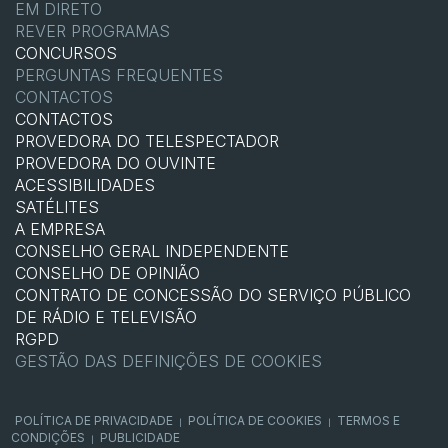
EM DIRETO
REVER PROGRAMAS
CONCURSOS
PERGUNTAS FREQUENTES
CONTACTOS
CONTACTOS
PROVEDORA DO TELESPECTADOR
PROVEDORA DO OUVINTE
ACESSIBILIDADES
SATÉLITES
A EMPRESA
CONSELHO GERAL INDEPENDENTE
CONSELHO DE OPINIÃO
CONTRATO DE CONCESSÃO DO SERVIÇO PÚBLICO
DE RÁDIO E TELEVISÃO
RGPD
GESTÃO DAS DEFINIÇÕES DE COOKIES
POLÍTICA DE PRIVACIDADE
POLÍTICA DE COOKIES
TERMOS E
|
|
CONDIÇÕES
PUBLICIDADE
|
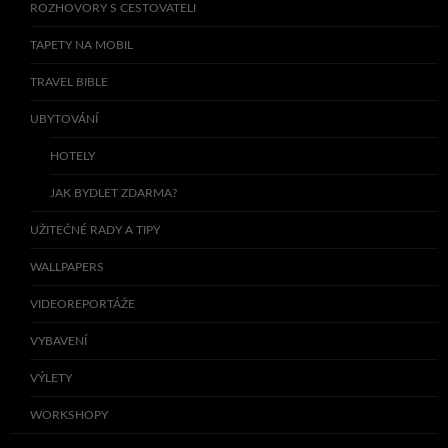
ROZHOVORY S CESTOVATELI
TAPETY NA MOBIL
TRAVEL BIBLE
UBYTOVÁNÍ
HOTELY
JAK BYDLET ZDARMA?
UŽITEČNÉ RADY A TIPY
WALLPAPERS
VIDEOREPORTÁŽE
VYBAVENÍ
VÝLETY
WORKSHOPY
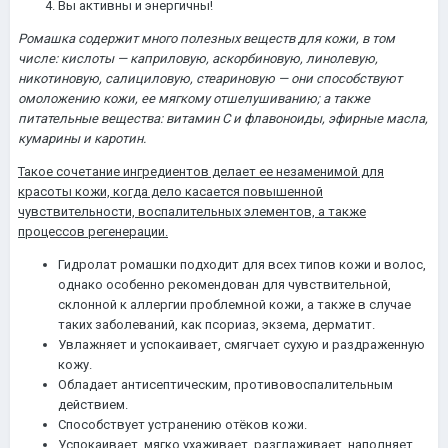
Вы активны и энергичны!
Ромашка содержит много полезных веществ для кожи, в том
числе: кислоты — каприловую, аскорбиновую, линолевую,
никотиновую, салициловую, стеариновую — они способствуют
омоложению кожи, ее мягкому отшелушиванию; а также
питательные вещества: витамин С и флавоноиды, эфирные масла,
кумарины и каротин.
Такое сочетание ингредиентов делает ее незаменимой для
красоты кожи, когда дело касается повышенной
чувствительности, воспалительных элементов, а также
процессов регенерации.
Гидролат ромашки подходит для всех типов кожи и волос,
однако особенно рекомендован для чувствительной,
склонной к аллергии проблемной кожи, а также в случае
таких заболеваний, как псориаз, экзема, дерматит.
Увлажняет и успокаивает, смягчает сухую и раздраженную
кожу.
Обладает антисептическим, противовоспалительным
действием.
Способствует устранению отёков кожи.
Успокаивает, мягко ухаживает, разглаживает, наполняет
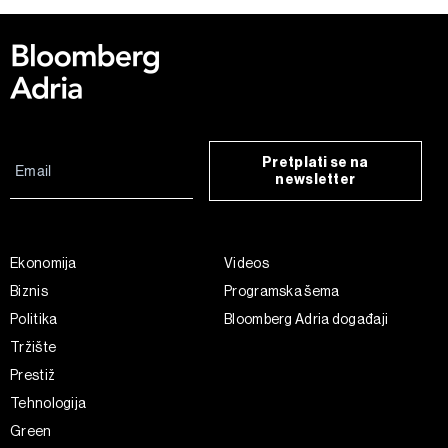
Pretplati se na
newsletter
Ekonomija
Videos
Biznis
Programska šema
Politika
Bloomberg Adria događaji
Tržište
Prestiž
Tehnologija
Green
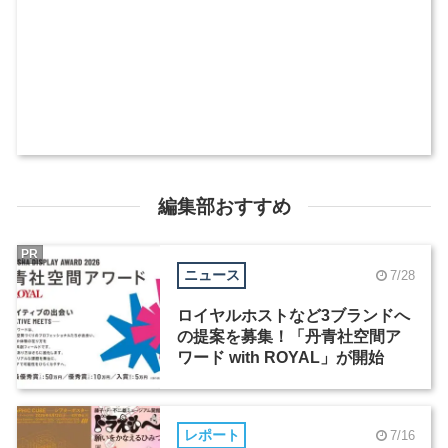
編集部おすすめ
PR
ニュース
7/28
ロイヤルホストなど3ブランドへ
の提案を募集！「丹青社空間ア
ワード with ROYAL」が開始
レポート
7/16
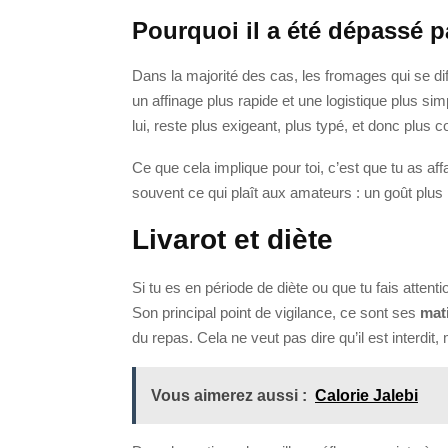
Pourquoi il a été dépassé p
Dans la majorité des cas, les fromages qui se di
un affinage plus rapide et une logistique plus si
lui, reste plus exigeant, plus typé, et donc plus co
Ce que cela implique pour toi, c’est que tu as aff
souvent ce qui plaît aux amateurs : un goût plus 
Livarot et diète
Si tu es en période de diète ou que tu fais atten
Son principal point de vigilance, ce sont ses
mat
du repas. Cela ne veut pas dire qu’il est interdit, 
Vous aimerez aussi :
Calorie Jalebi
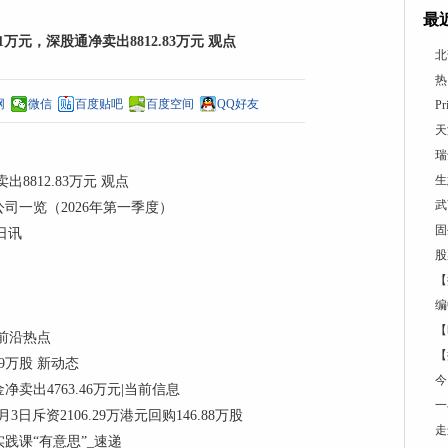
最
1万元，深股通净卖出8812.83万元 观点
北
热
网
微信
百度贴吧
百度空间
QQ好友
P
天
瑞
生
8812.83万元 观点
武
司一览（2026年第一季度）
固
今日讯
股
【
编
【
前沿热点
【
.19万股 新动态
今
卖出4763.46万元|当前信息
一
3日斥资2106.29万港元回购146.88万股
走
践课“有意思”_速递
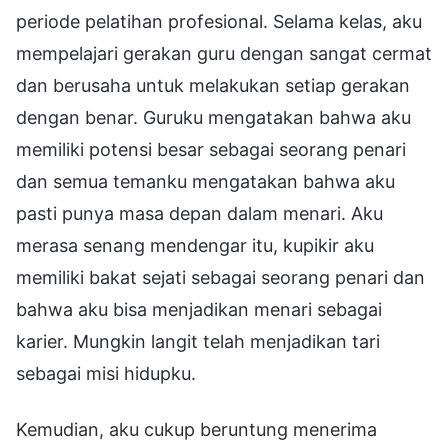
periode pelatihan profesional. Selama kelas, aku
mempelajari gerakan guru dengan sangat cermat
dan berusaha untuk melakukan setiap gerakan
dengan benar. Guruku mengatakan bahwa aku
memiliki potensi besar sebagai seorang penari
dan semua temanku mengatakan bahwa aku
pasti punya masa depan dalam menari. Aku
merasa senang mendengar itu, kupikir aku
memiliki bakat sejati sebagai seorang penari dan
bahwa aku bisa menjadikan menari sebagai
karier. Mungkin langit telah menjadikan tari
sebagai misi hidupku.
Kemudian, aku cukup beruntung menerima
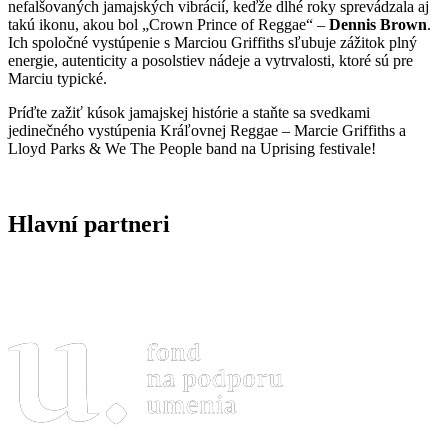
nefalšovaných jamajských vibrácií, keďže dlhé roky sprevádzala aj
takú ikonu, akou bol „Crown Prince of Reggae“ –
Dennis Brown
.
Ich spoločné vystúpenie s Marciou Griffiths sľubuje zážitok plný
energie, autenticity a posolstiev nádeje a vytrvalosti, ktoré sú pre
Marciu typické.
Príďte zažiť kúsok jamajskej histórie a staňte sa svedkami
jedinečného vystúpenia Kráľovnej Reggae – Marcie Griffiths a
Lloyd Parks & We The People band na Uprising festivale!
Hlavní partneri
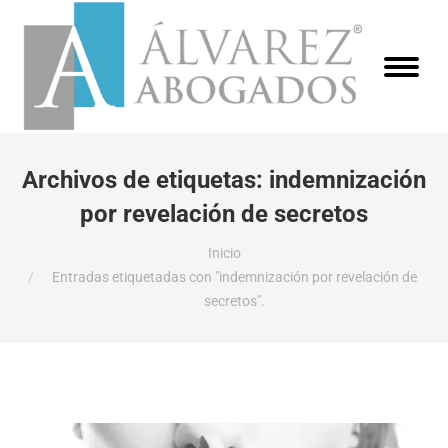
Archivos de etiquetas:
indemnización
por revelación de secretos
Estás aquí:
Inicio
Entradas etiquetadas con "indemnización por revelación de
secretos".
*-*-*
[Your instructions]
Turn everything from the line containing "nefalšovaných jamajských vibrácií, keďže" down to the end of the records into a Markdown table with the columns Row and Text. Number each line in Row, skip blank lines, and leave the pictures out.

[Final answer]
| Row | Text |
|---|---|
| 1 | nefalšovaných jamajských vibrácií, keďže dlhé roky sprevádzala aj |
| 2 | takú ikonu, akou bol „Crown Prince of Reggae“ – |
| 3 | Dennis Brown |
| 4 | . |
| 5 | Ich spoločné vystúpenie s Marciou Griffiths sľubuje zážitok plný |
| 6 | energie, autenticity a posolstiev nádeje a vytrvalosti, ktoré sú pre |
| 7 | Marciu typické. |
| 8 | Príďte zažiť kúsok jamajskej histórie a staňte sa svedkami |
| 9 | jedinečného vystúpenia Kráľovnej Reggae – Marcie Griffiths a |
| 10 | Lloyd Parks & We The People band na Uprising festivale! |
| 11 | Hlavní partneri |
| 12 | Archivos de etiquetas: |
| 13 | indemnización |
| 14 | por revelación de secretos |
| 15 | Estás aquí: |
| 16 | Inicio |
| 17 | Entradas etiquetadas con "indemnización por revelación de |
| 18 | secretos". |